Images with keypoint coordinates
============================================================
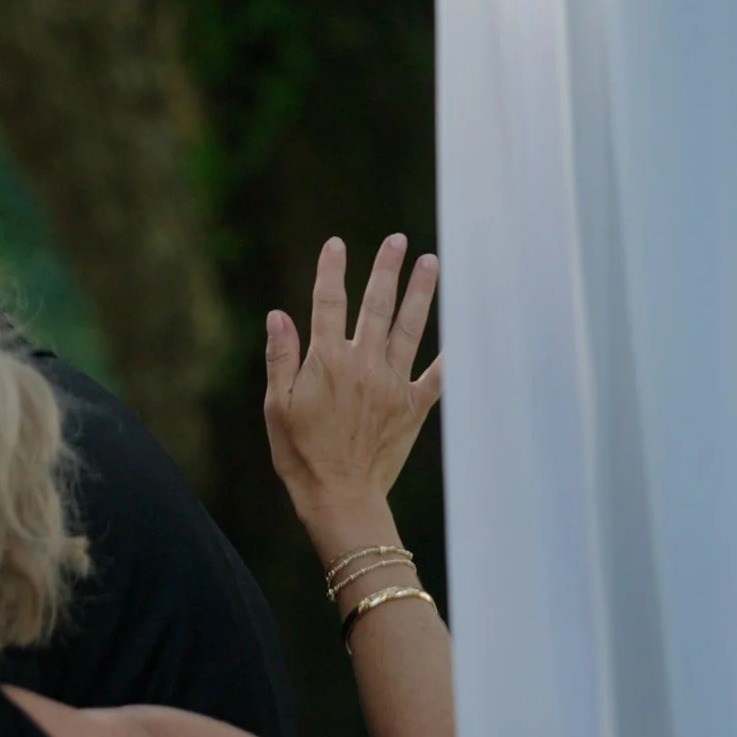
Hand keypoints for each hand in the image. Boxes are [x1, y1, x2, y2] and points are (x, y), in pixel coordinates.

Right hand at [263, 235, 442, 533]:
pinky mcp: (412, 406)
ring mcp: (392, 383)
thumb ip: (281, 357)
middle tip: (397, 241)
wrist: (339, 496)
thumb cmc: (299, 454)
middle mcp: (363, 363)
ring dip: (420, 293)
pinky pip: (435, 375)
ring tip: (431, 263)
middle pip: (376, 306)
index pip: (327, 304)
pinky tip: (460, 335)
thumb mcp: (276, 406)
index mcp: (326, 361)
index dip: (331, 271)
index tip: (337, 244)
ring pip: (409, 328)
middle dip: (386, 270)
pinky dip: (448, 354)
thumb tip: (278, 316)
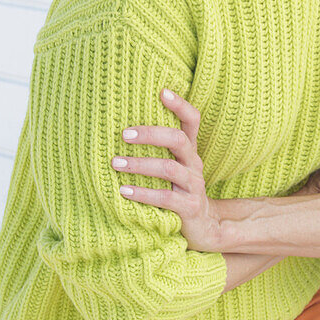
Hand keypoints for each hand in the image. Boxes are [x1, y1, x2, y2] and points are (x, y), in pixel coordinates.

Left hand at [110, 89, 223, 252]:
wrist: (205, 229)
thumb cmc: (178, 192)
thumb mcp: (173, 168)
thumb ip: (157, 150)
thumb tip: (120, 128)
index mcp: (189, 151)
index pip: (192, 120)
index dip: (180, 105)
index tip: (162, 91)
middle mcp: (194, 164)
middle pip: (179, 140)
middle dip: (151, 133)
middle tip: (123, 134)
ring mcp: (194, 187)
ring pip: (169, 168)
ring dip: (140, 164)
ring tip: (115, 163)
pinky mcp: (189, 208)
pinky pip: (165, 198)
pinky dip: (143, 193)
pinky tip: (123, 191)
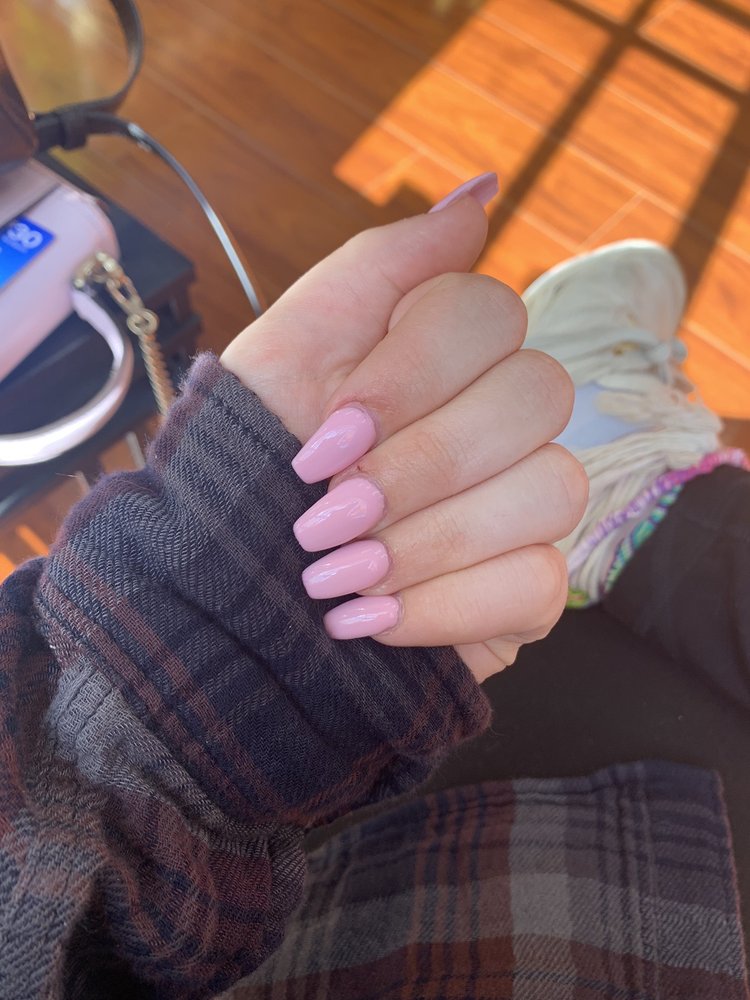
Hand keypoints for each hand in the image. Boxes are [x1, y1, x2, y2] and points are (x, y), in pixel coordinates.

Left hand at [221, 188, 586, 681]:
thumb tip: (484, 192)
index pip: (491, 315)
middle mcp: (501, 421)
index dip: (412, 374)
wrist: (221, 585)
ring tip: (333, 575)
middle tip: (325, 512)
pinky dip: (444, 607)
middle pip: (539, 396)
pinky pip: (542, 586)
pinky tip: (369, 619)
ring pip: (553, 489)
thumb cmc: (250, 459)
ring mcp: (523, 505)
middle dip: (421, 464)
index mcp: (447, 355)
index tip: (325, 435)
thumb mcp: (291, 348)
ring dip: (429, 541)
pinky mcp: (525, 590)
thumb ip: (384, 265)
============================================================
State only the count of lines above that hold the string "thumb".

12